% Generated by roxygen2: do not edit by hand
% Please edit documentation in R/bind_tf_idf2.R
\name{bind_tf_idf2}
\alias{bind_tf_idf2}
\title{Bind term frequency and inverse document frequency}
\usage{
bind_tf_idf2(
  tbl,
  term = "token",
  document = "doc_id",
  n = "n",
  tf = c("tf", "tf2", "tf3", "itf"),
  idf = c("idf", "idf2", "idf3", "idf4", "df"),
  norm = FALSE,
  rmecab_compat = TRUE
)
}
\arguments{
\item{tbl}{A tidy text dataset.}

\item{term}{<\code{\link[rlang:args_data_masking]{data-masked}}>
Column containing terms.}

\item{document}{<\code{\link[rlang:args_data_masking]{data-masked}}>
Column containing document IDs.}

\item{n}{<\code{\link[rlang:args_data_masking]{data-masked}}>
Column containing document-term counts.}

\item{tf}{Method for computing term frequency.}

\item{idf}{Method for computing inverse document frequency.}

\item{norm}{Logical; If passed as \code{TRUE}, TF-IDF values are normalized
being divided with L2 norms.}

\item{rmecab_compat}{Logical; If passed as \code{TRUE}, computes values while
taking care of compatibility with 'RMeCab'.
Note that 'RMeCab' always computes IDF values using term frequency
rather than raw term counts, and thus TF-IDF values may be
doubly affected by term frequency.}
}
\value{
A data.frame.
}
\description{
Calculates and binds the term frequency, inverse document frequency,
and TF-IDF of the dataset.
This function experimentally supports 4 types of term frequencies
and 5 types of inverse document frequencies.
}
\details{
Types of term frequency can be switched with \code{tf} argument:
\itemize{
\item \code{tf} is term frequency (not raw count of terms).
\item \code{tf2} is logarithmic term frequency of which base is \code{exp(1)}.
\item \code{tf3} is binary-weighted term frequency.
\item \code{itf} is inverse term frequency.

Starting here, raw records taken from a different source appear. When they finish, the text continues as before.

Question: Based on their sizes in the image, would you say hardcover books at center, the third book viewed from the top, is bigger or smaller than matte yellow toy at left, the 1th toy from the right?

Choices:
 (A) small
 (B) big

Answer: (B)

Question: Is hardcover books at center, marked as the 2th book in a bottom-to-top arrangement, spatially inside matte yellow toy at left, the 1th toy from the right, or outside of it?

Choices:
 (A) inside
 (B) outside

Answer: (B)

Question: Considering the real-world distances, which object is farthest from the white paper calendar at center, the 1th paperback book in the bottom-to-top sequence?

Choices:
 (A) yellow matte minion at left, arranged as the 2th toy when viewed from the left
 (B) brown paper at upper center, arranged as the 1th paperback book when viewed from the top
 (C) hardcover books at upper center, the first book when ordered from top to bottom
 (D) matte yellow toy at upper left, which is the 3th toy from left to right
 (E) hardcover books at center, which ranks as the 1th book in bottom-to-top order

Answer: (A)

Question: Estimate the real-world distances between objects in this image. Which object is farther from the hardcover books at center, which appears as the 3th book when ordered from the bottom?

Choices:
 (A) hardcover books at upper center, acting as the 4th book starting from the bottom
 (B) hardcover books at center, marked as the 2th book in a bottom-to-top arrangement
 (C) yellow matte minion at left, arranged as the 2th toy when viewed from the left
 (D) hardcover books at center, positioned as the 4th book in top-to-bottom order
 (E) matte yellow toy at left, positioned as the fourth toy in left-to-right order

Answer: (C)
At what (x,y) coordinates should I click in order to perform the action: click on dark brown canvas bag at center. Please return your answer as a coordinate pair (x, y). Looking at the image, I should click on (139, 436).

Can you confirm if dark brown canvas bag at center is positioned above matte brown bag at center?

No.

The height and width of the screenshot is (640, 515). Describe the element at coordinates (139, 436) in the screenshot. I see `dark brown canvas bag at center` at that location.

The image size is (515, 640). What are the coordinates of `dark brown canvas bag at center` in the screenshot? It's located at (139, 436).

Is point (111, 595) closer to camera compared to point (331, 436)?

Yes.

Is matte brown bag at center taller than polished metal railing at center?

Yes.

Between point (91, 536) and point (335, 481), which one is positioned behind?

Use with \code{idf="df"}.
}

Types of inverse document frequencies can be switched with \code{idf} argument:
\itemize{
\item \code{idf} is inverse document frequency of which base is 2, with smoothed.
'smoothed' here means just adding 1 to raw values after logarithmizing.
\item \code{idf2} is global frequency IDF.
\item \code{idf3} is probabilistic IDF of which base is 2.
\item \code{idf4} is global entropy, not IDF in actual.
\item \code{df} is document frequency. Use with \code{tf="itf"}.
}
}
\examples{
\donttest{
df <- dplyr::count(hiroba, doc_id, token)
bind_tf_idf2(df)
}
}